The fundamental approach to preventing thrombus formation during MCS is reportedly anticoagulant therapy and ventricular unloading for the prevention of LV distention [10]. Since thrombus formation can occur in patients with extremely low cardiac function despite appropriate systemic anticoagulation, early LV unloading for the prevention of blood stasis is critical to preventing thrombus formation [10]. In the present case, the extreme LV dysfunction contributed to blood stasis and thrombus formation, because LV failed to resist retrograde blood flow from the femoral artery cannula and could not generate an adequate cardiac output after the initial MVR. By contrast, thrombus formation did not occur after the re-MVR. Improved cardiac function and antegrade blood flow of the central ECMO from the ascending aorta cannula might have led to unloading of LV and reduction of blood stasis after the re-MVR [3, 6, 9]. These differences from the first surgery might have contributed to the prevention of thrombus formation. LV unloading techniques such as Impella or LV venting cannula were not used, given the risk of vascular complications and bleeding and our institution's limited experience with their use in the perioperative period [11].

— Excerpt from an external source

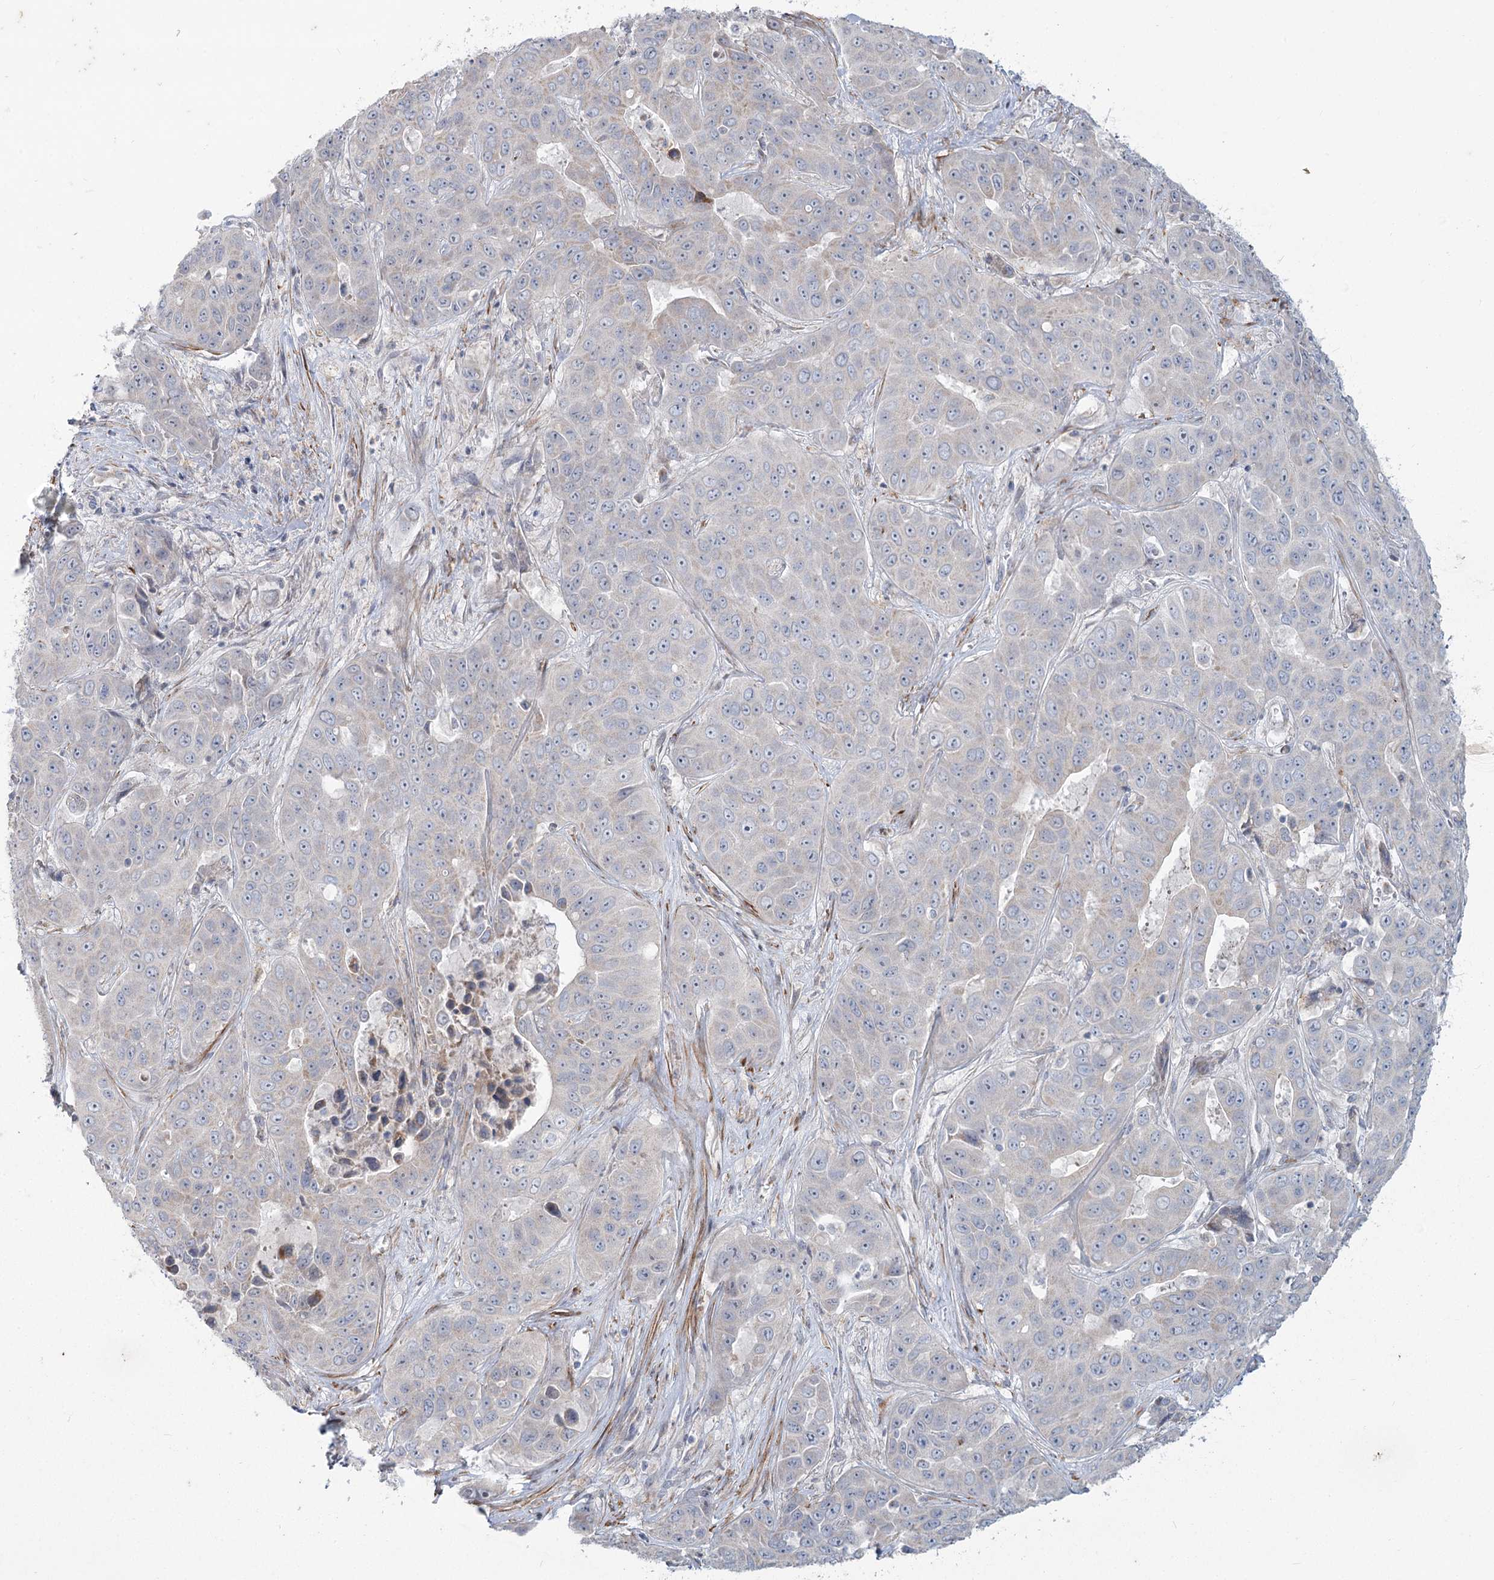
{"staining": {"intensity": "negative", "quantity": "none", "location": "none"}, "tissue": "liver cancer", "cell_type": "Tumor cells", "image_type": "cancer", "snomed": [{"axis": "morphology", "description": "Cholangiocarcinoma"}, {"axis": "topography", "description": "Liver"}], "caption": "DAB (3,3'-diaminobenzidine) immunohistochemical staining of liver cholangiocarcinoma reveals no significant positivity in tumor cells.", "gene": "MTG1", "patient": {"sex": "female", "age": 52}}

Monitoring of anticoagulation therapy for VA-ECMO differs from facilities. ACT, aPTT, and the anti-factor Xa assay can be used for monitoring anticoagulation with heparin. In the present case, ACT and aPTT were measured. The target ACT of 180 to 220 s is recommended for anticoagulation of VA-ECMO [12]. However, because of concerns about the risk of bleeding, the target ACT was set at 140 to 180 in the present case. There is little evidence regarding anticoagulation during ECMO in such complicated situations as in the present case. A systematic review of ECMO cases managed without anticoagulation reported that the incidence of thrombosis was comparable with or without anticoagulation and severe bleeding occurred even in 28% of ECMO patients without anticoagulation [13]. In addition, there are some reports that the management with low ACT or without anticoagulation was beneficial in patients with a high risk of bleeding [14, 15]. Given these results, the anticoagulation strategy at a lower ACT value than recommended in the ELSO guidelines would be acceptable in patients at high risk of bleeding.

Exploratory TEE for hemodynamic instability in the ICU played a pivotal role in the detection of intracardiac thrombus formation and surgical decision-making. Vigilant monitoring with echocardiography is important in diagnosing thrombus formation in the prosthetic valve or cardiac chambers and in determining treatment strategy [8, 16]. In most previously reported cases, intracardiac thrombus during VA-ECMO was diagnosed using TEE [6]. TEE has certain advantages in the diagnosis of intracardiac thrombus after cardiac surgery, because obtaining images of sufficient quality for the diagnosis of thrombus formation is sometimes difficult with transthoracic echocardiography due to the narrow acoustic windows and artifacts [17]. In post-cardiac surgery patients with severe cardiac dysfunction requiring MCS and at risk for thrombus formation, such as the present case, early and vigilant monitoring with TEE might facilitate the diagnosis of thrombus formation and early therapeutic intervention [18, 19].

In conclusion, thrombus formation could occur during VA-ECMO after cardiac surgery despite appropriate anticoagulation and loading of antiplatelet agents. Exploratory TEE in the ICU was helpful for the detection of thrombus formation and surgical decision-making in such cases. In post-cardiac surgery patients with severe cardiac dysfunction requiring VA-ECMO, TEE in the ICU might improve patient outcomes by facilitating therapeutic intervention.